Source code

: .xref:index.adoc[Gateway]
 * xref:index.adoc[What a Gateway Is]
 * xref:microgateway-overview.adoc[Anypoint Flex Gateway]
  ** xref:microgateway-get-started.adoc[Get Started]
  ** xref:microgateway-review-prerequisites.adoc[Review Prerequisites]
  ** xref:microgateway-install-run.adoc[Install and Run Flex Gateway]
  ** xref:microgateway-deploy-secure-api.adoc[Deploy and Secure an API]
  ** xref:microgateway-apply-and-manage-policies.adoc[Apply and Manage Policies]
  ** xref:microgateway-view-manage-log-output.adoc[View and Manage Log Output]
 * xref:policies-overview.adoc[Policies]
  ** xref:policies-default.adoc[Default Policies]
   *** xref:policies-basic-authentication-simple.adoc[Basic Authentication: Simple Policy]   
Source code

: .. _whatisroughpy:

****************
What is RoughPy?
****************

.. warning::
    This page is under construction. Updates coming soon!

++++++++++++++++++++

BRIEF ▸ Having looked over the entries above, reproduce all of them exactly.

SOLVED EXERCISE ▸
Source code

: .xref:index.adoc[Gateway]
 * xref:index.adoc[What a Gateway Is]
 * xref:microgateway-overview.adoc[Anypoint Flex Gateway]
  ** xref:microgateway-get-started.adoc[Get Started]
  ** xref:microgateway-review-prerequisites.adoc[Review Prerequisites]
  ** xref:microgateway-install-run.adoc[Install and Run Flex Gateway]
  ** xref:microgateway-deploy-secure-api.adoc[Deploy and Secure an API]
  ** xref:microgateway-apply-and-manage-policies.adoc[Apply and Manage Policies]
  ** xref:microgateway-view-manage-log-output.adoc[View and Manage Log Output]
 * xref:policies-overview.adoc[Policies]
  ** xref:policies-default.adoc[Default Policies]
   *** xref:policies-basic-authentication-simple.adoc[Basic Authentication: Simple Policy]   
Source code

: .. _whatisroughpy:

****************
What is RoughPy?
****************

.. warning::
    This page is under construction. Updates coming soon!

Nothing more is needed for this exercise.